It’s consumers vs. taxpayers

April 27, 2017   ·   0 Comments

THE APPROACHING TRADE WAR against Canada by the Trump administration should surprise no one, since it’s a product of radically different treatment in the two countries of the trading at issue, in dairy products and softwood lumber.

However, there’s a huge contrast in the two areas, with protectionism lodged in Canada when it comes to dairy products and in the States concerning softwood lumber.

As pointed out by Claire Hoy in his column opposite, dairy products are much cheaper in the U.S. because of the absence there of Canada’s supply management system which keeps prices artificially high and the existence of high Canadian tariffs against imports. The beneficiaries are Canadian dairy farmers who have come to possess quotas with huge market values and the losers are Canadian consumers, who must pay far more than they would without the supply management.

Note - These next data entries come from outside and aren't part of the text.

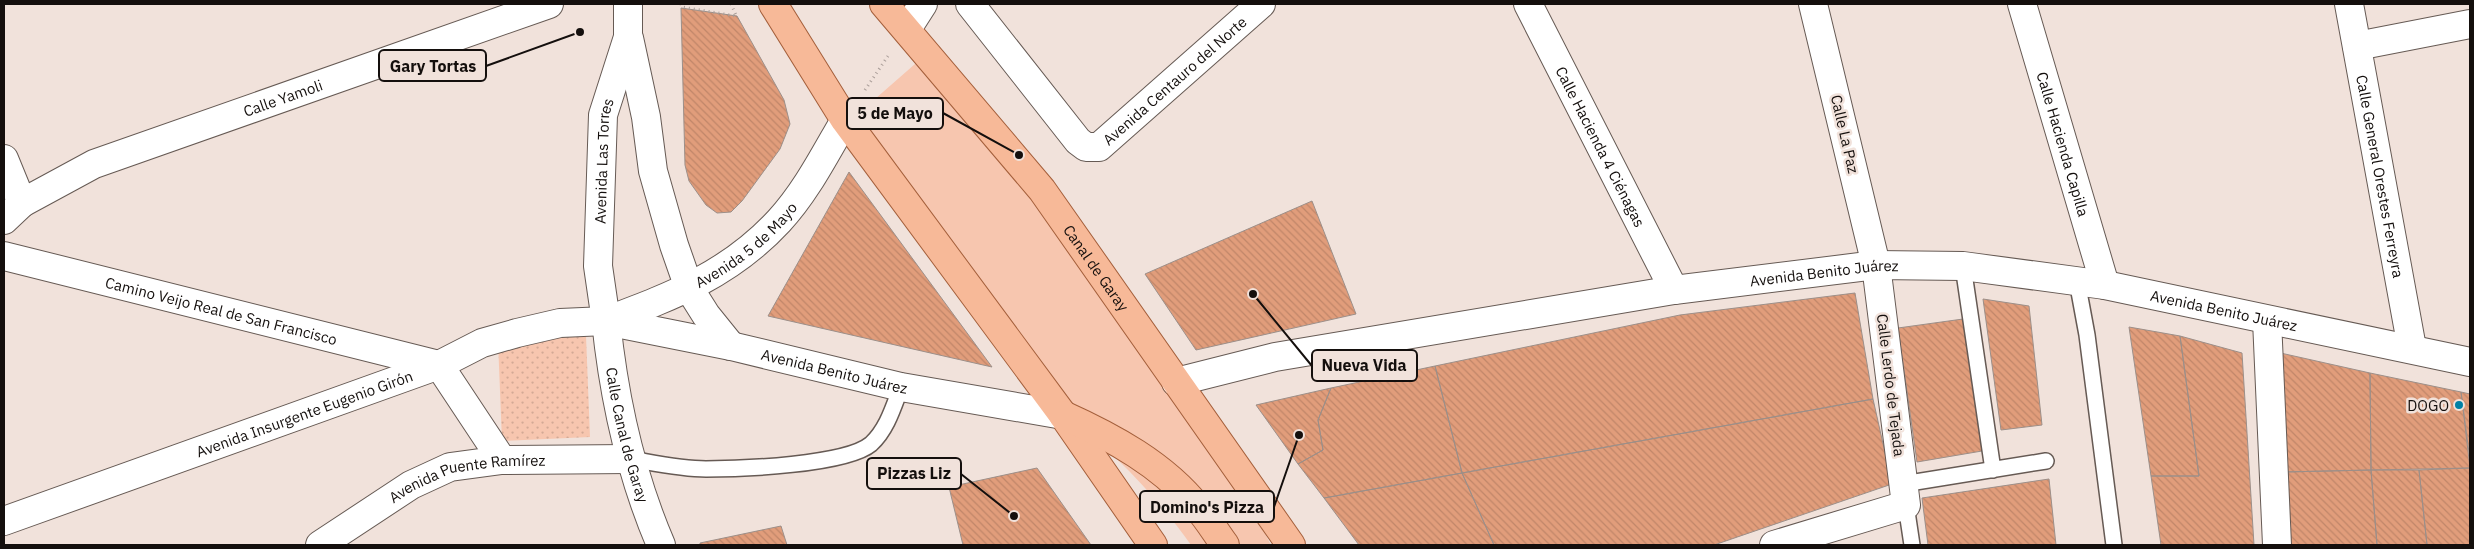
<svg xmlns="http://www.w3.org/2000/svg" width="2474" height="549" font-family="'IBM Plex Sans',sans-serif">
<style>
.grass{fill:#f7c6af}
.garden{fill:url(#garden-dots)}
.building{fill:url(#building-back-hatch);stroke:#9c8f89}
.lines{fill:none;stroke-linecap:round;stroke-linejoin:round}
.service-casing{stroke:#665a54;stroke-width:18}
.minor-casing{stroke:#665a54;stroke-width:30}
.tertiary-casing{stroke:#665a54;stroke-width:30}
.primary-casing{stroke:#a45f3b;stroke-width:30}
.path{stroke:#aa9e99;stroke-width:3;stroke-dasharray:1 4;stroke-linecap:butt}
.service{stroke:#fff;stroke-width:15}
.minor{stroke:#fff;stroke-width:28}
.tertiary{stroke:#fff;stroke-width:28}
.primary{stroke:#f7b998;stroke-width:28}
.poi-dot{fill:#0080a5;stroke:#f1e2db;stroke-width:2}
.labels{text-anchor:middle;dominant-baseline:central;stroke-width:5;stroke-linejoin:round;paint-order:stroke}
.street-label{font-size:15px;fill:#140f0d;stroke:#f1e2db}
.poi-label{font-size:15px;fill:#140f0d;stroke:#f1e2db;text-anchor:end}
.leader{fill:none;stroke:#140f0d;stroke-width:2}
.callout-dot{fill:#140f0d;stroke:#f1e2db;stroke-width:2}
.callout{fill:#f1e2db;stroke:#140f0d;stroke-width:2}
.callout-label{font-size:16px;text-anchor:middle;font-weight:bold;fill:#140f0d}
</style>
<defs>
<pattern id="garden-dots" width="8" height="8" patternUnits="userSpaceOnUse" patternTransform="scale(1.25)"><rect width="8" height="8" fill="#f7c6af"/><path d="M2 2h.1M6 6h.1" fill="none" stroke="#d3a995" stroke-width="1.8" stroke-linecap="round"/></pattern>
<pattern id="building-back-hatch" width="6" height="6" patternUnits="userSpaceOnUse" patternTransform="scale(1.25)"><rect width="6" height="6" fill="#e19d7b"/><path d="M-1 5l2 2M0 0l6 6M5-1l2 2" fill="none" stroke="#c08669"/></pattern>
</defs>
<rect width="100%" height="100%" fill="#f1e2db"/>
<!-- grass -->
<path class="grass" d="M923,57L1179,372L1271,545H1191C1156,495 1113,453 1067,413L851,120Z"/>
<!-- garden -->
<path class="garden" d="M586,336L590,437L502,441L498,341Z"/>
<!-- building -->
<path class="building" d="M681,8L737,16L784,100L790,124L780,149L742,201L731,212L717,213L706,205L689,181L685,165Z
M849,172L992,367L768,316Z
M1312,201L1356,314L1196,350L1145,274Z
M1855,293L1873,399L1462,473L1435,366L1680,315Z
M1983,299L2029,306L2042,425L2001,430Z
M1963,319L1982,451L1917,462L1898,328Z
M2129,327L2180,336L2199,476H2151Z
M2180,336L2242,353L2254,545H2161L2151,476H2199Z
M2276,352L2370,373L2371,470L2284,472Z
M1435,366L1462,473L1324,498L1298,464L1323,450L1318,420L1331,388Z
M2370,373L2461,392L2470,468L2371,470Z
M1331,388L1318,420L1323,450L1298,464L1256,405Z
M2461,392L2470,394V460Z
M1873,399L1892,484L1714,545H1494L1462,473Z
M1037,468L1091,545H963L949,487Z
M2470,468V545H2427L2419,470Z
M2371,470H2419L2427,545H2377Z
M2371,470L2377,545H2289L2284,472Z
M1462,473L1494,545H1359L1324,498Z
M2049,479L2056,545H1928L1922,498Z
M781,526L787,545H700V543Z"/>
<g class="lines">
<!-- service casing -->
<g class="service-casing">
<path id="service" d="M1963,266L1993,470
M2077,281L2087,335L2114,545
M630,459C654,463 681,469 706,469C740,469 846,465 871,444C887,429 893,408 901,387
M1903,484L2046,461
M1906,505L1912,545"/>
</g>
<!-- minor casing -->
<g class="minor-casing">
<g id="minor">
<path id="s1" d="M970,4L1078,141L1086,147H1099L1261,4"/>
<path id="s2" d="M1528,4L1674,290"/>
<path id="s3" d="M2022,4L2105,285"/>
<path id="s4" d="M2349,4L2412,348"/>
<path d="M629,38L646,117L653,171L674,245L689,288L706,315L731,346"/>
<path d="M2357,46L2470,24"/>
<path d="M4,159L22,203L4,220"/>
<path id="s5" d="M22,203L94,164L549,4"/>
<path id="s6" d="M4,256L439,365"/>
<path d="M2267,320L2277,545"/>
<path d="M439,365L502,460"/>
<path id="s7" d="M4,521L439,365L482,343L517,333L560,323L606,321L598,266L603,115L628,37V4"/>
<path d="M1774,545L1906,505L1876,265L1813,4"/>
</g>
</g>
<!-- tertiary casing -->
<g class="tertiary-casing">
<g id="tertiary">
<path d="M907,29L923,4"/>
<path id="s8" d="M606,321L731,346L901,387L1063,415"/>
<path id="s9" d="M606,321C672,296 729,275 779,221C806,192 825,154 845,120"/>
<path id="s10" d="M606,321C614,399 630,473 661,545"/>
<path id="s11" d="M1176,382L1275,357L1674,290L1876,265L1963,266L2105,285L2470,362"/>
<path id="s12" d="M320,545L411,485L450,467L502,460L630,459"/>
</g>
</g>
<!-- primary casing -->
<g class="primary-casing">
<g id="primary">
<path d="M773,4L845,120L1063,415L1153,545"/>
<path id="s13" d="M884,4L1042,190L1291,545"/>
<path d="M1063,415C1112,437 1164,465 1198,508C1208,519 1216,533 1225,545"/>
</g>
</g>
<!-- path -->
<path class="path" d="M681,4L682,7L736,16
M731,4L736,15
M865,90L888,56"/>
<!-- service -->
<use href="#service" class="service"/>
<!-- minor -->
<use href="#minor" class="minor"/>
<!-- tertiary -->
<use href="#tertiary" class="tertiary"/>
<!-- primary -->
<use href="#primary" class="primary"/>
</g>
<!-- markers -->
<circle class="poi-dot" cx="2459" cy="405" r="5"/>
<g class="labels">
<!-- street labels -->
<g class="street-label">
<text stroke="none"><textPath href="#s1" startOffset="298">Avenida Centauro del Norte</textPath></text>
<text stroke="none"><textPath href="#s5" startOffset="282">Calle Yamoli</textPath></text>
<text transform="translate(1845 134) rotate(77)">Calle La Paz</text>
<text stroke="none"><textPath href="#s3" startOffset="146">Calle Hacienda Capilla</textPath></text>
<text stroke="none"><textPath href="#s2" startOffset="160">Calle Hacienda 4 Ciénagas</textPath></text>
<text stroke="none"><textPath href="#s7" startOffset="798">Avenida Las Torres</textPath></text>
<text stroke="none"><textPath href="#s4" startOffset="175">Calle General Orestes Ferreyra</textPath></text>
<text stroke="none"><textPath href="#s9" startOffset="161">Avenida 5 de Mayo</textPath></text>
<text stroke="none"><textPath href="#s13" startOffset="339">Canal de Garay</textPath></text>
<text stroke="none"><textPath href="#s11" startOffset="658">Avenida Benito Juárez</textPath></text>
<text stroke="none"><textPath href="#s11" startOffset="1062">Avenida Benito Juárez</textPath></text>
<text stroke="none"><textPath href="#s6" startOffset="224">Camino Veijo Real de San Francisco</textPath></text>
<text stroke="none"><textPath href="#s8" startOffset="234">Avenida Benito Juárez</textPath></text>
<text transform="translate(1891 385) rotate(83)">Calle Lerdo de Tejada</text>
<text stroke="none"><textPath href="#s7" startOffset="319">Avenida Insurgente Eugenio Girón</textPath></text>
<text stroke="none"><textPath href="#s10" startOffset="116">Calle Canal de Garay</textPath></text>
<text stroke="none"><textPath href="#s12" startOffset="166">Avenida Puente Ramírez</textPath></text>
</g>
<!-- poi labels -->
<g class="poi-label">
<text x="2449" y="405">DOGO</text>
</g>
</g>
<!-- callouts -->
<path class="leader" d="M580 32L486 66M1019 155L943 113M1253 294L1312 366M1014 516L961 474M1299 435L1274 507"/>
<g class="callout-dot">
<circle cx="580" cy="32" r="5"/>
<circle cx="1019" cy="155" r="5"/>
<circle cx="1253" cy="294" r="5"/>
<circle cx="1014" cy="516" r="5"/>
<circle cx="1299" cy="435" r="5"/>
</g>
<g class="callout">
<rect x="379" y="50" width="107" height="31" rx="5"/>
<rect x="847" y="98" width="96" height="31" rx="5"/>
<rect x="1312" y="350" width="105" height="31" rx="5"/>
<rect x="867" y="458" width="94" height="31" rx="5"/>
<rect x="1140" y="491" width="134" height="31" rx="5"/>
</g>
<g class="callout-label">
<text x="433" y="72">Gary Tortas</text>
<text x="895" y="119">5 de Mayo</text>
<text x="1364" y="371">Nueva Vida</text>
<text x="914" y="479">Pizzas Liz</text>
<text x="1207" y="513">Domino's Pizza</text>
</g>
<!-- border -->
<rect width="2474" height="549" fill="none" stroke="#140f0d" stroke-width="10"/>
</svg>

We suspect few Canadians realize the extent of that protectionism. In fact, Canada’s dairy, egg and poultry industries have been governed by a supply-management system since the 1970s. It involves fixed prices, production quotas and tariffs of up to 270 per cent to protect Canadian producers from foreign competition. And the tariffs were tightened last year to include unfiltered milk products used to make cheese and yogurt.

However, simply eliminating the tariffs and supply management wouldn’t produce a level playing field for Canadian and U.S. farmers, since one reason for the low prices for dairy products in the U.S. is a long-standing practice of subsidizing U.S. farmers. There, the winners are consumers and the losers are taxpayers.

In the circumstances, Canada’s position in future trade talks should be that the current high tariffs would be reduced if and when the U.S. reduced its farm subsidies.

Meanwhile, the Canadian and U.S. roles are reversed when it comes to softwood lumber, with the U.S. lumber industry claiming that Canadian provinces subsidize softwood lumber producers by charging too little for access to Crown forests. The protectionist Trump administration this week bought that argument and announced plans to impose a 20-per-cent tariff on Canadian softwood exports. The federal and B.C. governments both called the American rationale for the tariff “unfounded,” and Ottawa is expected to work with seven provinces affected by the tariffs on attempts to combat them.

In a joint statement, Mr. Carr and Foreign Affairs Minister Chrystia Freeland said the Government of Canada “disagrees strongly with the U.S. Department of Commerce’s decision to impose an unfair and punitive duty. The accusations are baseless and unfounded. … Canada will continue to press their American counterparts to rescind this unfair and unwarranted trade action. We are committed to working with the U.S. Administration to achieve a durable solution.”

(The seriousness of the situation, as well as the market’s view of the likely winner, was demonstrated by a collapse of the Canadian dollar Monday to below 74 U.S. cents.)

Feuds over softwood lumber have been a recurring part of Canada-U.S. relations since the 1980s. The U.S. industry’s contention of unfair subsidies has led to a cycle of American punitive actions being followed by trade cases usually won by Canada, and then a compromise settlement.

In this case, we think Canada should agree to have experts investigate the U.S. claims and determine how much each province should be charging for access to Crown forests to recoup the full cost of regenerating those same forests. Beyond undercutting the U.S. industry’s claims, such an approach would protect Canadian jobs while perhaps producing revenue to provincial coffers and giving some relief to taxpayers.